В Ставке он провел пять дней, до 8 марта. Время пребывания отрекшегося царя зависело от Временного правительства, от которого он тогда же потребовал личных гарантий. Николай II желал беспрепятственно выехать в Царское Село для воссоединения с семьей, свободно проживать в своей резиденции до полного выздоровления детей, беспрепятственно с семьей проехать до Романова на Муроме (для дальнейшего отъезда по морю в Англию) и, после окончания войны, вернуться в Россию для постоянного жительства в Ливадии.
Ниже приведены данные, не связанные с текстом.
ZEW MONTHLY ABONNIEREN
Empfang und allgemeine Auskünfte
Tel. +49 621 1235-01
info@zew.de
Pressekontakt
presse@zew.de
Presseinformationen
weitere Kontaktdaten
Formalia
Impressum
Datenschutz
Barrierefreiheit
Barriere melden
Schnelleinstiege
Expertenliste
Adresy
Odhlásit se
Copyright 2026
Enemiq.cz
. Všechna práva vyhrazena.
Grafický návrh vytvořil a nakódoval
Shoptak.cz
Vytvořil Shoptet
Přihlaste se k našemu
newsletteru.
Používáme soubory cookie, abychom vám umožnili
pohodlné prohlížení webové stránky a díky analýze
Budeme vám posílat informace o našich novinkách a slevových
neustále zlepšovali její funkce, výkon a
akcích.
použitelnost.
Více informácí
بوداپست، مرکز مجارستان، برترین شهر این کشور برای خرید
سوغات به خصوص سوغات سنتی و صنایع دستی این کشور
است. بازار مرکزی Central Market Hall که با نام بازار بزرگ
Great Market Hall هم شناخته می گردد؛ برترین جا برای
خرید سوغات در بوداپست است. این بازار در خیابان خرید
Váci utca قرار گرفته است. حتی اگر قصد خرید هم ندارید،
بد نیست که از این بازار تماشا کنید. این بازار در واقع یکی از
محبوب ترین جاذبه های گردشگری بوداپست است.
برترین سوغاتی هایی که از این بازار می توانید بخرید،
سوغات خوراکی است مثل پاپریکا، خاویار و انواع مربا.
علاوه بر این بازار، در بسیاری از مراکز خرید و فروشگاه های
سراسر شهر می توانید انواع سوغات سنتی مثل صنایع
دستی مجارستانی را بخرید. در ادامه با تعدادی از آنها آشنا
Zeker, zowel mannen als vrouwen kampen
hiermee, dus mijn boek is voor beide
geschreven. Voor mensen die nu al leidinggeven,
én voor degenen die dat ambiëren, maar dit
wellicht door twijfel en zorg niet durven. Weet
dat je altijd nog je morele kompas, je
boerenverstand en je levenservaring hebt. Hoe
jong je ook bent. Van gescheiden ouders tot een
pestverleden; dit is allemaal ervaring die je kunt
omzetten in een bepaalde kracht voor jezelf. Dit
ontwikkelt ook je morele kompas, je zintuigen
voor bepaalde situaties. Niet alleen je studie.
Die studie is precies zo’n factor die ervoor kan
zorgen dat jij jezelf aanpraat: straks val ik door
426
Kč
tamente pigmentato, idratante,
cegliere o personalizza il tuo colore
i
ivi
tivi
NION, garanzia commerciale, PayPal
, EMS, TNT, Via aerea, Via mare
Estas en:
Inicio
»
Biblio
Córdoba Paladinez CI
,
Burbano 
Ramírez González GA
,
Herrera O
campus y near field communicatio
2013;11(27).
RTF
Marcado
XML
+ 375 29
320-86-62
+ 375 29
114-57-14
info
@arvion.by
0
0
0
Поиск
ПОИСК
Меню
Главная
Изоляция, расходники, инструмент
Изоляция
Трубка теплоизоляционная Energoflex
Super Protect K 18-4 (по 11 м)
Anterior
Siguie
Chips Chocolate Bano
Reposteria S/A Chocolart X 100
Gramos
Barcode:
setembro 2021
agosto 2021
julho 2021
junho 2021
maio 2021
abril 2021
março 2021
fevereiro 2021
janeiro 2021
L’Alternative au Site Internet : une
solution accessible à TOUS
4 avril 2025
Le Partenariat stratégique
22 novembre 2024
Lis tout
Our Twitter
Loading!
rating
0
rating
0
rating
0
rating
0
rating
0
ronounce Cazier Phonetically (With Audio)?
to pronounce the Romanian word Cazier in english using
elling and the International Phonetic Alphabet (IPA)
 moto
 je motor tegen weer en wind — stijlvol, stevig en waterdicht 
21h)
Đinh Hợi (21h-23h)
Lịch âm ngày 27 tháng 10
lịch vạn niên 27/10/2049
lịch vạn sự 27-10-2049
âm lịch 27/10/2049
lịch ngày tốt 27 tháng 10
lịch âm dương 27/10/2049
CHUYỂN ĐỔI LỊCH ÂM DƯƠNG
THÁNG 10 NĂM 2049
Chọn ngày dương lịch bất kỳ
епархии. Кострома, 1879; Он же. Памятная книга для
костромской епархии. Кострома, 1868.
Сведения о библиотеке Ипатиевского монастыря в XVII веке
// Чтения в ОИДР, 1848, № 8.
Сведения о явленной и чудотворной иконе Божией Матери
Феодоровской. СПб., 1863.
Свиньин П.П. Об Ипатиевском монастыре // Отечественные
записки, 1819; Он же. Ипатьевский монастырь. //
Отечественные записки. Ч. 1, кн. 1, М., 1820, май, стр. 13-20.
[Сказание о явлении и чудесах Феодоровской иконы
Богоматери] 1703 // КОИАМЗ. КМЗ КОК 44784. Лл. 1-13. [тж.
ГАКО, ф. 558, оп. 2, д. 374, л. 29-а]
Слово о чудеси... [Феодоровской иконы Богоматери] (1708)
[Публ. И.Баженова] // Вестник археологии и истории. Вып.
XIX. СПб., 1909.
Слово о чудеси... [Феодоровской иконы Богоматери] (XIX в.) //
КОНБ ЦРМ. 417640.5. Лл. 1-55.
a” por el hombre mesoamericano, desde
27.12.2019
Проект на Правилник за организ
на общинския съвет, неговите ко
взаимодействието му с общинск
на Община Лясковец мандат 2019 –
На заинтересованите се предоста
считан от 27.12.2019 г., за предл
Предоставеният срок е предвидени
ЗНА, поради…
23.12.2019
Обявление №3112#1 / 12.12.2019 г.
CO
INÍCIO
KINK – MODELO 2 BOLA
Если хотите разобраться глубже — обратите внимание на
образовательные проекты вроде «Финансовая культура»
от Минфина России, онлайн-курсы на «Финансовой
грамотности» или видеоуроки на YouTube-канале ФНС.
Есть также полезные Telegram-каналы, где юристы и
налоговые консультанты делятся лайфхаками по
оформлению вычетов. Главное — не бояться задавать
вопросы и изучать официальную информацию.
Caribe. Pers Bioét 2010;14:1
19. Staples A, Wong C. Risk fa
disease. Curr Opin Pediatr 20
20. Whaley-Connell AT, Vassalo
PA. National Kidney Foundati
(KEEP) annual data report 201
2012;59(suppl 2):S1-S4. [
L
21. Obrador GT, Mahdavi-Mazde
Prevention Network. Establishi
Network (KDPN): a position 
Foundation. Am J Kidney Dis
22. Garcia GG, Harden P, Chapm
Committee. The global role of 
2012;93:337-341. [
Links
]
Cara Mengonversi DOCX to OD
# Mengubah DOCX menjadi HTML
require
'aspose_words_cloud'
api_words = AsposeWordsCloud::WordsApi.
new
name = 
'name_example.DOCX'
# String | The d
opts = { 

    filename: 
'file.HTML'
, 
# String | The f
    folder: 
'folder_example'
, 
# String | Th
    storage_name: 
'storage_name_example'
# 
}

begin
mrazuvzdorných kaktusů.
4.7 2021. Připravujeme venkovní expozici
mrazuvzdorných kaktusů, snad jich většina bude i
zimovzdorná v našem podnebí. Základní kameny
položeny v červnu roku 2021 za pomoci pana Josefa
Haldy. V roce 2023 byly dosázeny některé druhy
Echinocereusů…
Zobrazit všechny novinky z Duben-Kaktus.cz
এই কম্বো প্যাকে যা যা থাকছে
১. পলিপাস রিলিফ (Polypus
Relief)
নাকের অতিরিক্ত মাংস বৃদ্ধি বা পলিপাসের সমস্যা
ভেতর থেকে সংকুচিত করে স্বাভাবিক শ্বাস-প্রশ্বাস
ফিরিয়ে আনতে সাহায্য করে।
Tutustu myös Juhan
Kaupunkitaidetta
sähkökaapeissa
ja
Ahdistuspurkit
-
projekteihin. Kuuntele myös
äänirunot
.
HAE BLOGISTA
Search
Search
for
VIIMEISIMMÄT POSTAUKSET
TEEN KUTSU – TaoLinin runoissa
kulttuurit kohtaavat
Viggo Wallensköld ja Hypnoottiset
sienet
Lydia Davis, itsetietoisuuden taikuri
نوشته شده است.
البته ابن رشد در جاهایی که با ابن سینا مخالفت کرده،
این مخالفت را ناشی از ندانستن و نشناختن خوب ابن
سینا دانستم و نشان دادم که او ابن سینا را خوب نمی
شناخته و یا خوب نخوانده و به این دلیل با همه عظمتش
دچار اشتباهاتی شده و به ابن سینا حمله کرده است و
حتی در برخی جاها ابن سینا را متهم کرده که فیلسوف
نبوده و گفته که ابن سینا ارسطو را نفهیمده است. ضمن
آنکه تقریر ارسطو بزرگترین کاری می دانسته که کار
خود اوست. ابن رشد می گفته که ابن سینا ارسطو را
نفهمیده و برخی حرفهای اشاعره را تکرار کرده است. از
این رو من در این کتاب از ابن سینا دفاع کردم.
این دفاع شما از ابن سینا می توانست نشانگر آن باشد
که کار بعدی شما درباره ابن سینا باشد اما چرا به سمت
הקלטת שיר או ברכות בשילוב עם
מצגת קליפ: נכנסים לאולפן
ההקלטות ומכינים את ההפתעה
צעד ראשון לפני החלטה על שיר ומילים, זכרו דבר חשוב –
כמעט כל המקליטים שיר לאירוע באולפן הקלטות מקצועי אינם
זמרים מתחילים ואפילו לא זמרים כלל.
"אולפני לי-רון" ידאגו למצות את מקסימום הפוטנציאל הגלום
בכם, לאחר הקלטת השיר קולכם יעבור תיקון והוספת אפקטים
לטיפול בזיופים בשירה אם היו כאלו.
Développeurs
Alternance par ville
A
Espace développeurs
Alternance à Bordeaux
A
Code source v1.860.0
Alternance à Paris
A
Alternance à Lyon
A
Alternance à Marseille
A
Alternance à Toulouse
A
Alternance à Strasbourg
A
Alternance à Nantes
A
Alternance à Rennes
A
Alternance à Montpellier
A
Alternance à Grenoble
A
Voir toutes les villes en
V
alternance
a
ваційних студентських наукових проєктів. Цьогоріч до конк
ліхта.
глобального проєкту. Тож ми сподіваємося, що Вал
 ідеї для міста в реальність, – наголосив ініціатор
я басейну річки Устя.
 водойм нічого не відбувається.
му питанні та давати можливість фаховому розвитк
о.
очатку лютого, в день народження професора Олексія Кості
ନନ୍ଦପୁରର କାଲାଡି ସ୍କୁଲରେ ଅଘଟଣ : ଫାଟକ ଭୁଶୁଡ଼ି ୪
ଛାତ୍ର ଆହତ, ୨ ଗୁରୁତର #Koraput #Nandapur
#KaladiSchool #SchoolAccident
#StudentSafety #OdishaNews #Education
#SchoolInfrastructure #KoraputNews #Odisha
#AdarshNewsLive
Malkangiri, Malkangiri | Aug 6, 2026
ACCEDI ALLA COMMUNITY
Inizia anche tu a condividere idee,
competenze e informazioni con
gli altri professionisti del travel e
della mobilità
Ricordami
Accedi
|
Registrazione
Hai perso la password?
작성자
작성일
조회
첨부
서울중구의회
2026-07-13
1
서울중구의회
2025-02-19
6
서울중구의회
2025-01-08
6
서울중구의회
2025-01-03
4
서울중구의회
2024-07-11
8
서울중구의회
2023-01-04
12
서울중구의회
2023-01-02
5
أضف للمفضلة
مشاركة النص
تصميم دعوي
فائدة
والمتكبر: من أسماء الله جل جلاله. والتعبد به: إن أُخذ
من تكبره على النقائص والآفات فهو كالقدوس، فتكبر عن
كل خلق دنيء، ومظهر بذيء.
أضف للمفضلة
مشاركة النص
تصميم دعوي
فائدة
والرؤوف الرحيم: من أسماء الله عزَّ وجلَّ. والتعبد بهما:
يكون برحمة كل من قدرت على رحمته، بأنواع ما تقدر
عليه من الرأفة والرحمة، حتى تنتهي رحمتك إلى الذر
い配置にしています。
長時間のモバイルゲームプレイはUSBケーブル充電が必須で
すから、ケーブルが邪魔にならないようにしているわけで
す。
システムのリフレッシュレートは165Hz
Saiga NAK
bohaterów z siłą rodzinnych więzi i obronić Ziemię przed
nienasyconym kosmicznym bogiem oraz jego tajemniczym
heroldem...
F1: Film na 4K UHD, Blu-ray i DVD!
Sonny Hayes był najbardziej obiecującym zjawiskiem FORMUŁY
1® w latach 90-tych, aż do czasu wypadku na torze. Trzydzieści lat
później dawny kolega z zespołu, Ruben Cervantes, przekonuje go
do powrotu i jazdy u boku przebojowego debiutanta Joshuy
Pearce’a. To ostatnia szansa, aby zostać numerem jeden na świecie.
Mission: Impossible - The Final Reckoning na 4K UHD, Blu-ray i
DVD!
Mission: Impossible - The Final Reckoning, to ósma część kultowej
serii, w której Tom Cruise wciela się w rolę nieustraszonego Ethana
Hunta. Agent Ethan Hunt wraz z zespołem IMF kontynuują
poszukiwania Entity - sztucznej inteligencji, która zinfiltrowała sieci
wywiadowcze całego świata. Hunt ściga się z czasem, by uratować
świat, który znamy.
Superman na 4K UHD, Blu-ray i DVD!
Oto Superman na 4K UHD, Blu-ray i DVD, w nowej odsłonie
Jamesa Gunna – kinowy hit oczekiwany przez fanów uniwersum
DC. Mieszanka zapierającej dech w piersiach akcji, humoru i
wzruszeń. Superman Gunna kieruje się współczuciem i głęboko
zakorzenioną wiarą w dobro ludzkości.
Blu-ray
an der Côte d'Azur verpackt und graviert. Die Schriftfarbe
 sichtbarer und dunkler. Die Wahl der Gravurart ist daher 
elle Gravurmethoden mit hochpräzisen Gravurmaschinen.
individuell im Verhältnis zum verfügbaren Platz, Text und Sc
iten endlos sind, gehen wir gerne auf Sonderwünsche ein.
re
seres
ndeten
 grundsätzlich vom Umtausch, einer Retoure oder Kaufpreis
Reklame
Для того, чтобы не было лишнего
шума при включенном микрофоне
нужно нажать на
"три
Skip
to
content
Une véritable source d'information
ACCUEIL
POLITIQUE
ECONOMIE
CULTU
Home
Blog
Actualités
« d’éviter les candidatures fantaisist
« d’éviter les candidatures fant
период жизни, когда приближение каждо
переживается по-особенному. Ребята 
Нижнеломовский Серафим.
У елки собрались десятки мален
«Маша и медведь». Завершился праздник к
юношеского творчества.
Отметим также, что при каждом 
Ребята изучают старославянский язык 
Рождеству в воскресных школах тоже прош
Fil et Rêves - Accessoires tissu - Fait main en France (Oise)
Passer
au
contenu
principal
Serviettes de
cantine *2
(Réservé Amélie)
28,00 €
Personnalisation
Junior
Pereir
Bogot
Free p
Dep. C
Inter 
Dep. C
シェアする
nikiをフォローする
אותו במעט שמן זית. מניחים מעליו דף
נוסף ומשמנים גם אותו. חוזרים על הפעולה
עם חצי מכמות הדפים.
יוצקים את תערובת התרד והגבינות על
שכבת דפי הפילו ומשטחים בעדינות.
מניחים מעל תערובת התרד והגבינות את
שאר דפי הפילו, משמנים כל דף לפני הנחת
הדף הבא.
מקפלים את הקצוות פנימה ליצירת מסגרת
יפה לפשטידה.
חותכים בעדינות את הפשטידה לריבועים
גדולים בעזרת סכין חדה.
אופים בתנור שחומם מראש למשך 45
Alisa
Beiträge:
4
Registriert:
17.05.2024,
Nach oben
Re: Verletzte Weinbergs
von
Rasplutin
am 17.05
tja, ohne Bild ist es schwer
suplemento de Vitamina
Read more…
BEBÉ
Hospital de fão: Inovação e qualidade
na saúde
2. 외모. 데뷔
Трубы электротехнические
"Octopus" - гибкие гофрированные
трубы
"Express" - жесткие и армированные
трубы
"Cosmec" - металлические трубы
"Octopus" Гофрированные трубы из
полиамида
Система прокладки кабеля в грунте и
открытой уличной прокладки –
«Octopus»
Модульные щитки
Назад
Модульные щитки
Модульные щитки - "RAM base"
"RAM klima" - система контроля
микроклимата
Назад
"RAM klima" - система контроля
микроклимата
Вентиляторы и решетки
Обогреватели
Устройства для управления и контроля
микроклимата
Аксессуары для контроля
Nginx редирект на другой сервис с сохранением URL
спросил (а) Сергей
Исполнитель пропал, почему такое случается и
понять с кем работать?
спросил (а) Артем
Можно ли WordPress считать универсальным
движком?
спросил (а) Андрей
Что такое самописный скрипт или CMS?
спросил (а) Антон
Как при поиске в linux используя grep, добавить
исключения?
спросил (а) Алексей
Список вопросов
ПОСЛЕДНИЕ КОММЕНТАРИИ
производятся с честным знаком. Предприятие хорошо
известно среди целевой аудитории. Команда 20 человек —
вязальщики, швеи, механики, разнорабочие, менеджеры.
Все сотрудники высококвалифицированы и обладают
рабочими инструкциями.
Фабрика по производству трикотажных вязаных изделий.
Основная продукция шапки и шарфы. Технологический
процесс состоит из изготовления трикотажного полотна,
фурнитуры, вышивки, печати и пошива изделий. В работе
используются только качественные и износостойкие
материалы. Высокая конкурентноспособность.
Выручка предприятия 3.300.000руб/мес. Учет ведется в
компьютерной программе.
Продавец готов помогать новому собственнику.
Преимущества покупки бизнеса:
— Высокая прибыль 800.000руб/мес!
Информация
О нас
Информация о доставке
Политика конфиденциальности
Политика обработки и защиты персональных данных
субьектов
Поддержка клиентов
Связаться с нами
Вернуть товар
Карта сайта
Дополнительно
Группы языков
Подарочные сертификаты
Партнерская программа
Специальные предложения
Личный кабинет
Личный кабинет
До сведения новых властей эти пожелания довел генерал Алексеев, попросивший князя Г. Е. Львова командировать представителей правительства для сопровождения поездов отрекшегося императора «до места назначения». 6 марта положительный ответ на первые три просьбы был получен. Относительно проживания царской семьи в Ливадии ничего не говорилось. Об аресте царя речи тогда не шло. Не думал об этом и бывший властитель России.
Однако жизнь распорядилась иначе: уже 6 марта Исполнительный комитет Петроградского совета рабочих и солдатских депутатов от своего председателя Н. С. Чхеидзе узнал, что Временное правительство «видимо, не возражает» против переезда Николая II за границу. Протесты против «министров-капиталистов» усилились. Раздались требования арестовать отрекшегося царя. Под давлением улицы Исполком разослал «по всем железным дорогам и другим путям сообщения» радиотелеграмму с требованием немедленно задержать Николая II. Возмущение лидеров Совета, подогревавшееся призывами революционизированной толпы, приняло столь резкий характер, что Временное правительство после переговоров с Исполкомом приняло решение об аресте «Николая Романова». Последствия этого не могли не быть фатальными: бывший самодержец отдавался на волю антимонархически настроенных политиков, открыто провоцировавших «народные массы» демагогическими заклинаниями о необходимости покончить с «проклятым прошлым», символом которого и был «Хозяин Земли Русской».
Но в то время о действиях Совета царь ничего не знал. Начиная с 4 марта он постоянно встречался с приехавшей в Могилев матерью — императрицей Марией Федоровной, гулял, принимал генералов. 5 марта он простился с графом В. Б. Фредериксом и его зятем — генералом В. Н. Воейковым, которые должны были покинуть Могилев. Николай II не понимал, почему их присутствие «всех» в Ставке раздражало. Многие из тех, кого отрекшийся от престола царь считал преданными ему людьми, подвергались общественному остракизму и безосновательной критике. Вскоре эту чашу, еще более горькую и несправедливую, предстоит испить и самому Николаю II. Заканчивалась и его «свободная» жизнь: решение об аресте последовало вскоре после согласия предоставить бывшему монарху гарантии. Рано утром 8 марта в Могилев прибыли уполномоченные Временного правительства (депутаты Думы А. А. Бубликов, В. М. Вершинин, С. Ф. Грибунин и С. А. Калинин). Они привезли указ об аресте Николая II. Генерал Алексеев немедленно доложил об этом царю, который якобы сказал, что необходимо повиноваться, и поставил условие — никому до его отъезда в Царское Село об этом не сообщать. В то же утро он написал свой последний прощальный приказ по армиям, который стараниями Временного правительства был от войск скрыт. Его простой и ясный текст лишний раз свидетельствовал о желании бывшего Верховного главнокомандующего видеть свою Родину победительницей сильного врага.